En mai 2025, la rabbine Delphine Horvilleur, figure marquante du judaïsme libéral en France, a publiquement dénoncé la crise humanitaire en cours à Gaza, suscitant un vif débat tant au sein de la communauté juive que dans la société française au sens large. À travers une tribune publiée dans la revue Tenou’a, dont elle est rédactrice en chef depuis 2009, Delphine Horvilleur exprime une profonde inquiétude face à ce qu’elle décrit comme une « déroute politique et faillite morale » d’Israël. Sa voix, reconnue pour sa lucidité et son engagement humaniste, interpelle non seulement les consciences mais aussi l’histoire complexe de l’identité juive moderne.

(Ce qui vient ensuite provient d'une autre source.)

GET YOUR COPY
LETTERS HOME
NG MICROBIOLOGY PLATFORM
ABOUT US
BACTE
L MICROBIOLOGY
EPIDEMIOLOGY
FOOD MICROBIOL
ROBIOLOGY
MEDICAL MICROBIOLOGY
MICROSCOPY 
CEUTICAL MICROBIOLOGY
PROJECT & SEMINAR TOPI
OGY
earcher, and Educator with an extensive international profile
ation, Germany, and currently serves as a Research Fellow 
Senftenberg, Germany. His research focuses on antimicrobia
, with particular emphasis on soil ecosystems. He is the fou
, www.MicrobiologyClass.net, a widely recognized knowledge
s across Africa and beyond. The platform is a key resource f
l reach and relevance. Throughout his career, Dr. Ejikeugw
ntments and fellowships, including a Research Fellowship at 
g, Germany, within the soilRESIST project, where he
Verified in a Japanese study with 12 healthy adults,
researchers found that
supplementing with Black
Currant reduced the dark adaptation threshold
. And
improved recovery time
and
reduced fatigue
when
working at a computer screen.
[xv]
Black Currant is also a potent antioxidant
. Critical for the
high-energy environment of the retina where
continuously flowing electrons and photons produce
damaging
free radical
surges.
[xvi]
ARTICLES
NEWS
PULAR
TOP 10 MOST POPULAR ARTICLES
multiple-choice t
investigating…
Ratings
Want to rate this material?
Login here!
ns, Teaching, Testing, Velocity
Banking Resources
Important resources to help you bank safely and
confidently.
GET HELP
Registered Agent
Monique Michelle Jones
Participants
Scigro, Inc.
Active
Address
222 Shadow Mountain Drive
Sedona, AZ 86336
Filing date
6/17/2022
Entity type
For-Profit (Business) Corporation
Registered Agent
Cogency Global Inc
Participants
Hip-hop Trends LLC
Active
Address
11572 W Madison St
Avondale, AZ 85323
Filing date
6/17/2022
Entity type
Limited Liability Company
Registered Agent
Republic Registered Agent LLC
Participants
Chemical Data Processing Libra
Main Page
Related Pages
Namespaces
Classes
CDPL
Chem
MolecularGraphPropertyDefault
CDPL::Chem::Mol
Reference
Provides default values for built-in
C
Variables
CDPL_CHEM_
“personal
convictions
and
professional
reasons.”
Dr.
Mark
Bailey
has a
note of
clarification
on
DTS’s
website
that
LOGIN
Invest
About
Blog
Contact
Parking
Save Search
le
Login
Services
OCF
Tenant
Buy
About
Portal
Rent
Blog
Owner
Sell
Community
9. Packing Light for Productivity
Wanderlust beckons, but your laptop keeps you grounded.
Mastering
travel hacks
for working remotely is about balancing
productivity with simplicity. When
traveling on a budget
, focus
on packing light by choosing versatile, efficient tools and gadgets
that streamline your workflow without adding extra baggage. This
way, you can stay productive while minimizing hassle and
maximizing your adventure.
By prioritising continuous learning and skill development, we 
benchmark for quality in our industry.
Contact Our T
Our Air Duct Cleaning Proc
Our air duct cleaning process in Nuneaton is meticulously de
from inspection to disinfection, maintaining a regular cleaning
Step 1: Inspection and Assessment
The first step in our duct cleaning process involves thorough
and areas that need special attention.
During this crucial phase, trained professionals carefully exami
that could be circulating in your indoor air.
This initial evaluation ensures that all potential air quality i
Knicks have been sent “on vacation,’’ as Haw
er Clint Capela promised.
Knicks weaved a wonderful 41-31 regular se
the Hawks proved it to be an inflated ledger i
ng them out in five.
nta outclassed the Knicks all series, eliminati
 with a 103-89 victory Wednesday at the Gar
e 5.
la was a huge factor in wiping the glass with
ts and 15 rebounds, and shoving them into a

Née en 1974 à Nancy, Delphine Horvilleur incarne une figure singulière dans le paysage religieux français. Après des études de médecine à l’Université hébraïque de Jérusalem, elle bifurque vers le journalisme, collaborant notamment avec France 2 et Radio Communauté Juive (RCJ). Sa quête spirituelle la mène ensuite à New York, où elle étudie au Hebrew Union College et devient, en 2008, l’une des rares femmes rabbines françaises ordonnées dans le courant libéral. De retour en France, elle rejoint le Mouvement juif libéral de France (MJLF), s’imposant rapidement comme une voix influente, appréciée pour sa capacité à articuler spiritualité et modernité, tradition et ouverture.
À travers Tenou’a, Delphine Horvilleur explore régulièrement les intersections entre judaïsme, société, féminisme, et éthique contemporaine. Ses ouvrages, comme « En tenue d’Ève » ou encore « Réflexions sur la question antisémite », sont autant de témoignages de son engagement à promouvoir un judaïsme inclusif, ouvert au dialogue interreligieux et soucieux des grands enjeux moraux de notre époque.
Dans cette perspective, son intervention concernant Gaza est particulièrement significative. Dans son texte intitulé « Gaza/Israël : Aimer (vraiment) son prochain, ne plus se taire », elle exprime une douleur profonde devant les souffrances endurées par la population civile palestinienne, tout en affirmant avec force que son discours critique s’inscrit « par amour d’Israël ». Elle écrit notamment : « Aucun de nos morts n’est vengé par la famine d’un enfant. Aucun de nos blessés n’est soigné par l’humiliation d’un peuple. » Cette formulation incisive souligne clairement la position éthique qu’elle défend : ne jamais permettre que l’histoire tragique du peuple juif serve à justifier l’injustice ou le silence face à la souffrance d’autrui.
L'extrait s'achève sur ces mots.